Table 4 compares the variance partition for sample A with that reported by Schmalensee(1985). Schmalensee estimated that 19.59 percent of the total variance was due to industry effects. In this study, I find that somewhat less, 16.12 percent, is due to all industry effects (stable plus year-to-year fluctuations). The difference between the estimates arises mainly because 1975 was an abnormal year-repeating Schmalensee's one-year analysis in 1976 and 1977 yields smaller industry components. More importantly, I find that only one-half of this variance is due to stable effects. Long-term industry effects account for only 8.28 percent of the observed variance among sample A business-unit returns.
Turning to the intra-industry variance, Schmalensee reported that 80.41 percent of the variance was unexplained by industry; the comparable figure in this study is 83.08 percent. However, my partition of this intra-industry variance into stable and year-to-year components reveals that over one-half is due to stable business-unit effects.
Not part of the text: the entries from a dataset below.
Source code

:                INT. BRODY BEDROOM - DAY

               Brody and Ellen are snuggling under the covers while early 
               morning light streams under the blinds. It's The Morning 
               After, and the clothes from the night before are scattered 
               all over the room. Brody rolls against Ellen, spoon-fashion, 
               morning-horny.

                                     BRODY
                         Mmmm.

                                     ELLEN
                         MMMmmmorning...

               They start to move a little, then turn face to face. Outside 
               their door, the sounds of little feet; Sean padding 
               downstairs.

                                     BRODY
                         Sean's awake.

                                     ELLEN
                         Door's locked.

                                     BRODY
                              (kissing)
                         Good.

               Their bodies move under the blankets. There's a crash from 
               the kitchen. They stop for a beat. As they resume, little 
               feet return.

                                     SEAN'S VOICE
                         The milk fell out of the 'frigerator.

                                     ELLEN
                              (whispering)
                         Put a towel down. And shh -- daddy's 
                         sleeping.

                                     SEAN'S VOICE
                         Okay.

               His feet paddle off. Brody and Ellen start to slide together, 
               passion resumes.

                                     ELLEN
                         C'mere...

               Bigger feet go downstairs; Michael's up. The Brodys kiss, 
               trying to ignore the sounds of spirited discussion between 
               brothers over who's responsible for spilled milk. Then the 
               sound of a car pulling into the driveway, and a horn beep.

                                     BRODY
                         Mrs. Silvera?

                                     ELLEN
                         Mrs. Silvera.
Indeed, the variance among stable business-unit effects is six times as large as the variance among stable industry effects-business-units differ from one another within industries much more than industries differ from one another.
Despite the fact that this is a descriptive study, some strong general results can be reported:
1. There are significant business-unit effects in U.S. manufacturing activities that strongly outweigh industry and corporate membership as predictors of profitability. The variance among business-unit effects is much larger than the variance among industry effects (six times larger in sample A and eleven times larger in sample B).
2. Corporate effects, although present in sample B, are not important in explaining the dispersion in observed rates of return among business-units.